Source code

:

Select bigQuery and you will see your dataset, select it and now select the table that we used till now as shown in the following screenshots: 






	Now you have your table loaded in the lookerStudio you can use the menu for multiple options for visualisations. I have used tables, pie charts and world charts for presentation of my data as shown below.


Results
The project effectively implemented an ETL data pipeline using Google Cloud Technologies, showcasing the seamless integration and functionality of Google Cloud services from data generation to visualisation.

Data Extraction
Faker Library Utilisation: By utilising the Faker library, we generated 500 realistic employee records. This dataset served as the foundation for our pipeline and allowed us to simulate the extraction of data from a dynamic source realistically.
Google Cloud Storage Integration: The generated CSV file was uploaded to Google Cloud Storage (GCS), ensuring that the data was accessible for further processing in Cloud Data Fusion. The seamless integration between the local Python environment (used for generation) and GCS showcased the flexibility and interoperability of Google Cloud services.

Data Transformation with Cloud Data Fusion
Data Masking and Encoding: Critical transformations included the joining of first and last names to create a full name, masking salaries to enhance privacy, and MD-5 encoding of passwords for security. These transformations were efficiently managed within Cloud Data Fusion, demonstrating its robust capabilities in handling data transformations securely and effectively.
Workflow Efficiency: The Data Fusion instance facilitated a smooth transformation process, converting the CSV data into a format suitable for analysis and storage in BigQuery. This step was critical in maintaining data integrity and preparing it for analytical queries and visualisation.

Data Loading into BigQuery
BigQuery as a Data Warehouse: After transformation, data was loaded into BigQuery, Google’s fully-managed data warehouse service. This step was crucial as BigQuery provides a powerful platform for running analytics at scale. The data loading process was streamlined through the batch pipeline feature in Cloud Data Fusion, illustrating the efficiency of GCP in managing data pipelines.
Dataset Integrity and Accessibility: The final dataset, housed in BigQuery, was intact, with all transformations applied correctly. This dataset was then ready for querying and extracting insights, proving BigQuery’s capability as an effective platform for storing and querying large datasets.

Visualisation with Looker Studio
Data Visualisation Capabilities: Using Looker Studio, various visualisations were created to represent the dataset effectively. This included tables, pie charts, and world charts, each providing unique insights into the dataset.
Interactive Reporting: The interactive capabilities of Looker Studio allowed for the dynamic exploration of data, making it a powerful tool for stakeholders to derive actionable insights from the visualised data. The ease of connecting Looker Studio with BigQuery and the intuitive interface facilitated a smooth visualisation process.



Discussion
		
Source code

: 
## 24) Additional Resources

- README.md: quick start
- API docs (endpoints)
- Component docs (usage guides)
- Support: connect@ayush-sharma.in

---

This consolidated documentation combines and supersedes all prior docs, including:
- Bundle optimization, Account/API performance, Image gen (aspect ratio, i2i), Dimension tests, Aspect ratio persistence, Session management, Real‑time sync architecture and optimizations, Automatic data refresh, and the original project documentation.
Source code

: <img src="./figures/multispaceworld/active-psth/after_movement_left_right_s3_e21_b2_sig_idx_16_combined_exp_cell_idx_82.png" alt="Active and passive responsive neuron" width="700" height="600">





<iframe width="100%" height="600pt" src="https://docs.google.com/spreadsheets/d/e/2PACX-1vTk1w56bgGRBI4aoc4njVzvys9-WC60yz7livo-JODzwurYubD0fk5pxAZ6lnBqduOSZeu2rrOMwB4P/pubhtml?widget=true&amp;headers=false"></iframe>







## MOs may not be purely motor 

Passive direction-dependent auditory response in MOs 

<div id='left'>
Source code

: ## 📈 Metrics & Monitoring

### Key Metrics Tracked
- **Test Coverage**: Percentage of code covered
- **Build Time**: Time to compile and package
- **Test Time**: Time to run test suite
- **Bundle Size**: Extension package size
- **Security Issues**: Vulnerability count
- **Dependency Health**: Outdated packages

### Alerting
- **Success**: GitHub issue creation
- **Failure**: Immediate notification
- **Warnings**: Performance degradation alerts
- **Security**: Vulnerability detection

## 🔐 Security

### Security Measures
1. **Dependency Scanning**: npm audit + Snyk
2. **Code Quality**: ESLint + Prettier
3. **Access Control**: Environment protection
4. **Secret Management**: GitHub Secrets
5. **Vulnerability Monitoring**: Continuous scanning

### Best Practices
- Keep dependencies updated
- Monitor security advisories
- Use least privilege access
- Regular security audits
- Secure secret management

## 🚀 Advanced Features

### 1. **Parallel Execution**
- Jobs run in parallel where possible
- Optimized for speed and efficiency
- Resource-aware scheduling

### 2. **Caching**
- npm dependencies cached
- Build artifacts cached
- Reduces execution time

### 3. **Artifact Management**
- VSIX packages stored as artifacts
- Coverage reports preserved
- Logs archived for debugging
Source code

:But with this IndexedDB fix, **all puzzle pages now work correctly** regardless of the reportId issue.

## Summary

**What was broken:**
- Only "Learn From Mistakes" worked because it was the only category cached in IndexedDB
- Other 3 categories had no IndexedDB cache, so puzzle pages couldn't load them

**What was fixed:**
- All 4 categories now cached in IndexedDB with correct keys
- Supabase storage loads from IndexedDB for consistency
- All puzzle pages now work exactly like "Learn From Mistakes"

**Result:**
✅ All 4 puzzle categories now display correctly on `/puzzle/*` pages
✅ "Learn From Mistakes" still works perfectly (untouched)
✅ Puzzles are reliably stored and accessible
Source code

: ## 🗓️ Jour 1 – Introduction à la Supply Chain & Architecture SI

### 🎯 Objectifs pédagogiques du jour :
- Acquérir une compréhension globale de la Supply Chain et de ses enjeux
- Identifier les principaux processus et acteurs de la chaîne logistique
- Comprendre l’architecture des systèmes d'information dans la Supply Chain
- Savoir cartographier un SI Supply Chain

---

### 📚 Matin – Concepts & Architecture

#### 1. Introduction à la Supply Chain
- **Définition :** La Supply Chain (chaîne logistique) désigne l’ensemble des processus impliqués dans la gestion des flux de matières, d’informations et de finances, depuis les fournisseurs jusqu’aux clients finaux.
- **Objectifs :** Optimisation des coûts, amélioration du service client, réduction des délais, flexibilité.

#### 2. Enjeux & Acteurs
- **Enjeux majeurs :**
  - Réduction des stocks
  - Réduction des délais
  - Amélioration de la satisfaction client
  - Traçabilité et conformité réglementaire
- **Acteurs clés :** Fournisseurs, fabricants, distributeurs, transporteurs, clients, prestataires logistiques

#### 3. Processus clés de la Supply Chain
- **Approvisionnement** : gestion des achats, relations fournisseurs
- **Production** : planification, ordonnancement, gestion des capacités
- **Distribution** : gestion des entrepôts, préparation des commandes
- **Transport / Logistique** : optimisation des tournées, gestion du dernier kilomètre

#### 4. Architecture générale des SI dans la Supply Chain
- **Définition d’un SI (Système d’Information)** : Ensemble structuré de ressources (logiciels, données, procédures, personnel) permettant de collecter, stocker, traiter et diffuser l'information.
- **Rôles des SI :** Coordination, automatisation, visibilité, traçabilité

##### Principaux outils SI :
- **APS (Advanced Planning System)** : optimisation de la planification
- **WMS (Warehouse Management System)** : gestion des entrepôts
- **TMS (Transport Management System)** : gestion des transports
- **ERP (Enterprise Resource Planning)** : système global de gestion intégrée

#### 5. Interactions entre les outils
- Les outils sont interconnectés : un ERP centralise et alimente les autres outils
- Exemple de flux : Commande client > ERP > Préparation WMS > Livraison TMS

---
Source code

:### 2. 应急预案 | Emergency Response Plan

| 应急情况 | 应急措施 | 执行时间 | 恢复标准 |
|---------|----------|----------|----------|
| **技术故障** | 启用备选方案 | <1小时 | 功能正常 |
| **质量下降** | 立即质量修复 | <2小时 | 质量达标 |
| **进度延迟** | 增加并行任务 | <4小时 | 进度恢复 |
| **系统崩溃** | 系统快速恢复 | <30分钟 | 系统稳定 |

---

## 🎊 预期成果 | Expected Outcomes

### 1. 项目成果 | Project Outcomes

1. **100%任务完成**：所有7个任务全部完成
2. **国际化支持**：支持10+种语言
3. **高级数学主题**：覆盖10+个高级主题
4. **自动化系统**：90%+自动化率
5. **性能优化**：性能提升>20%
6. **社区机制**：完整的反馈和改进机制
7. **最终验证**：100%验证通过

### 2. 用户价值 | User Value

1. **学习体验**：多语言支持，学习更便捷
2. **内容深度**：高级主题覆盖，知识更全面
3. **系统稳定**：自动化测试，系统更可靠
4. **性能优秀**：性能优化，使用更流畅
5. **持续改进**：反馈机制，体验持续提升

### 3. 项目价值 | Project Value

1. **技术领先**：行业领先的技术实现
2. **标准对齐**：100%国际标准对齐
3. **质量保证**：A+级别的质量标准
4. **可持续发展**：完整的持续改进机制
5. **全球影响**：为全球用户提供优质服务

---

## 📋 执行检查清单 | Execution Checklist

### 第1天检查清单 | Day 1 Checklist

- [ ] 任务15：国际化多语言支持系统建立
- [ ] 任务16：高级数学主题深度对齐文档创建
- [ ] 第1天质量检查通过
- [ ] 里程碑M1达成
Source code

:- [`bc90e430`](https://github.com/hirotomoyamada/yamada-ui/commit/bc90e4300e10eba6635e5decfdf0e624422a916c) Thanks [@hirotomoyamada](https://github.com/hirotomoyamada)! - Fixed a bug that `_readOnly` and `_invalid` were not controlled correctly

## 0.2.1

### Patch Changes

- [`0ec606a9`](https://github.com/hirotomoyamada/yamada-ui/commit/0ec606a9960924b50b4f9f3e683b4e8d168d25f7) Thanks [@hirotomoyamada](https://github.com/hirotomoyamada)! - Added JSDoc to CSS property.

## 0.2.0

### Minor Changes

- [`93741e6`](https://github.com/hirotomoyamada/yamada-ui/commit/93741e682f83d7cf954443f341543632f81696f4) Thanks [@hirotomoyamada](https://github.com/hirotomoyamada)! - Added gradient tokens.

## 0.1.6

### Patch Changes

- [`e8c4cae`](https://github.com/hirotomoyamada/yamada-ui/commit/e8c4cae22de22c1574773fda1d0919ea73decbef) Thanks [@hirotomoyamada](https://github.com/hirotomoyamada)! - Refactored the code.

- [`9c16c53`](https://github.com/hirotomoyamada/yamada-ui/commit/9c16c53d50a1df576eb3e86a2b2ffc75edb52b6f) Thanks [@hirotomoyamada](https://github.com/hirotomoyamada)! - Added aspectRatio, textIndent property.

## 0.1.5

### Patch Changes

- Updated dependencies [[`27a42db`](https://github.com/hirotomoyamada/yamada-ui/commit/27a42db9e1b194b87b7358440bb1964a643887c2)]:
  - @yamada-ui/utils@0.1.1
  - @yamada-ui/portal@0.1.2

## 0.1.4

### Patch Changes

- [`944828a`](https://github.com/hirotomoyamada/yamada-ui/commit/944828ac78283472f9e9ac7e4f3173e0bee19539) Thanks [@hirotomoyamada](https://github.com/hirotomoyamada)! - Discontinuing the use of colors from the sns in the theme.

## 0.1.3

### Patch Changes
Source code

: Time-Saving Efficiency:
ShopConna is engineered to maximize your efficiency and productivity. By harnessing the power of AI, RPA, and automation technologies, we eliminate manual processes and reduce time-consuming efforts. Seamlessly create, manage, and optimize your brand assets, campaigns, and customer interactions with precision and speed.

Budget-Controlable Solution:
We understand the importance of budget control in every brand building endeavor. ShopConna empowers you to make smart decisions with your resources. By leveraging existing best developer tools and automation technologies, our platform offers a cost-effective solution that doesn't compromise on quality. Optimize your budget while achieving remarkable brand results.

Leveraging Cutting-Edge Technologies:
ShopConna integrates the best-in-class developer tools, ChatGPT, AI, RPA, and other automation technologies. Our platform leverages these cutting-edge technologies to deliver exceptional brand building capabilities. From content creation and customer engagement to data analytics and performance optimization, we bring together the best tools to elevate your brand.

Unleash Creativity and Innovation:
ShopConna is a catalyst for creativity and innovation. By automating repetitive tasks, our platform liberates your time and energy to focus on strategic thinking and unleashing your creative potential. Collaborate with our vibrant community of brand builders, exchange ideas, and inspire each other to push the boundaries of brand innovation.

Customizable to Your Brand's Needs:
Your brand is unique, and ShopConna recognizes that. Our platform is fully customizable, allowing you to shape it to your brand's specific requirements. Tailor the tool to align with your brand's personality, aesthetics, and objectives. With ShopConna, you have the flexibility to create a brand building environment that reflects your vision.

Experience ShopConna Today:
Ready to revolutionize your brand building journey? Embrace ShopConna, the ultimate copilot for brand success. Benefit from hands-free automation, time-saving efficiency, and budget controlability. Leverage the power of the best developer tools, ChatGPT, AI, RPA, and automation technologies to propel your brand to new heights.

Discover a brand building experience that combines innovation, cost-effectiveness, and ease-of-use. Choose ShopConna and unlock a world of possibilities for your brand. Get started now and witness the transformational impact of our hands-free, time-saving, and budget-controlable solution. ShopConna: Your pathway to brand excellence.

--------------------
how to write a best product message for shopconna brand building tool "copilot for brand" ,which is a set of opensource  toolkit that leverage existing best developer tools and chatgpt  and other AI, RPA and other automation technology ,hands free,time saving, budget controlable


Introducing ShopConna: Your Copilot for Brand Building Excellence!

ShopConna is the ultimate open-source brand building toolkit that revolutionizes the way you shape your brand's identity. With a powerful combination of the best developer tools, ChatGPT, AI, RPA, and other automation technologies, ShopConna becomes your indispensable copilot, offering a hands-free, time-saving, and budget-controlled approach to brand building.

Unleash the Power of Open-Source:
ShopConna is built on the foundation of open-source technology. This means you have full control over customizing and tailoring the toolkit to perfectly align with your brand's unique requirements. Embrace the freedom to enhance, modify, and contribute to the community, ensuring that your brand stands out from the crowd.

* Exercise instructions:
Write out, word for word, the rows from the very beginning through the line containing "The project effectively", including that line.

* Output of the task:
Source code

:

Select bigQuery and you will see your dataset, select it and now select the table that we used till now as shown in the following screenshots: 






	Now you have your table loaded in the lookerStudio you can use the menu for multiple options for visualisations. I have used tables, pie charts and world charts for presentation of my data as shown below.


Results
The project effectively implemented an ETL data pipeline using Google Cloud Technologies, showcasing the seamless integration and functionality of Google Cloud services from data generation to visualisation.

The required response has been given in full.